Adolf Loos, Ornament and Crime, 1908
“Chandra Mukerji argues that Europe was already a ‘hedonistic culture of mass consumption’ in the early modern period. According to her, this contradicts the prevailing view, elaborated by the sociologist Max Weber and popularized in Britain by R.H. Tawney, that the ‘Protestant Ethic’ which fueled capitalist expansion was one of ‘ascetic rationality’, that the early capitalists were thrifty, ‘anal’ character types who saved rather than spent, and that only with the arrival of industrial capitalism, and especially in our own period, did modern consumerism begin. Even the English Puritans, she suggests wore costly and elaborate clothes — and in any case, their clothes were influenced as much by the sober but fashionable wear of the Dutch as by religious considerations.”
Elizabeth Wilson, Adorned in Dreams: Fashion and Modernity, 1985
“Mass-production is based on analysis and experiment.
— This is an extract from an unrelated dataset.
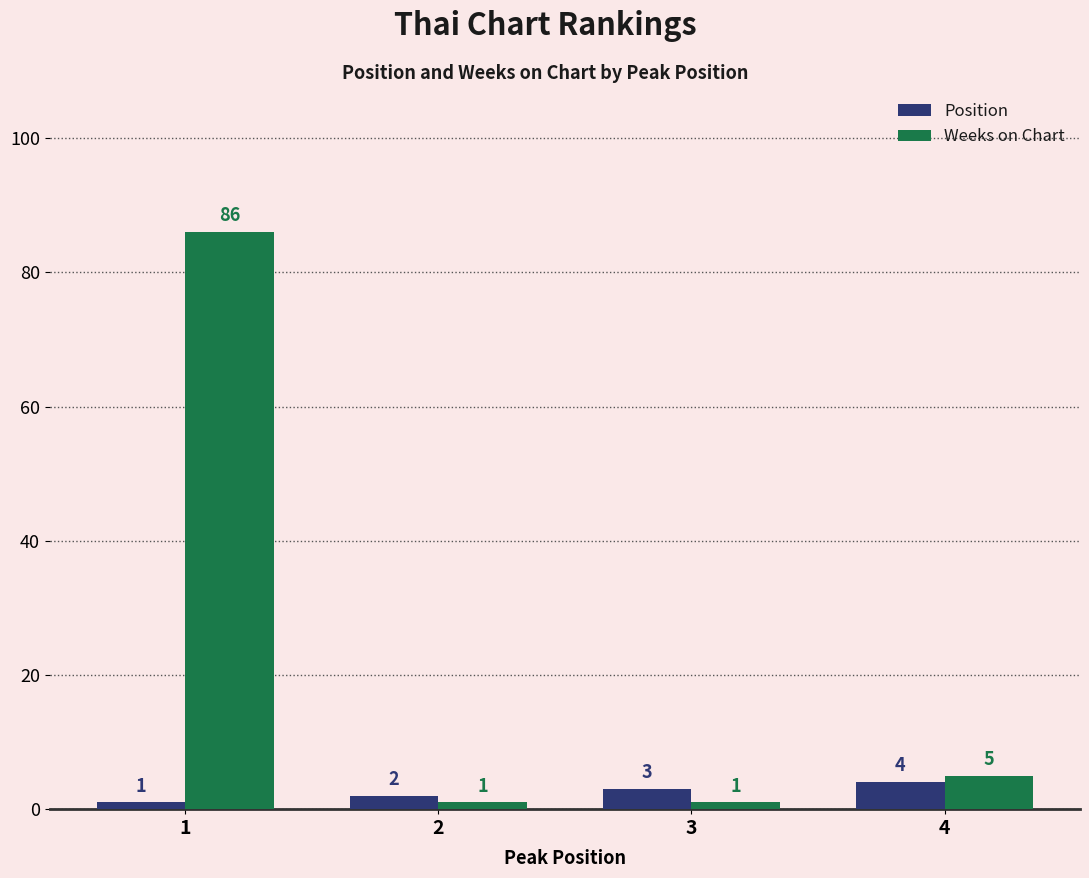

What is the maximum value shown in the chart?

86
Industry on the grand scale must occupy itself with building and establish the elements of the house on a mass-production basis.
We must create the mass-production spirit.
The spirit of constructing mass-production houses.
The spirit of living in mass-production houses.
If we eliminate from our hearts and minds all dead concepts in regard to the house, and look at the question from a critical and objective point of view, we shall arrive at the “House-Machine,” the mass-production house, healthy (and morally so too) and beautiful in the same way that the working tools and instruments which accompany our existence are beautiful.”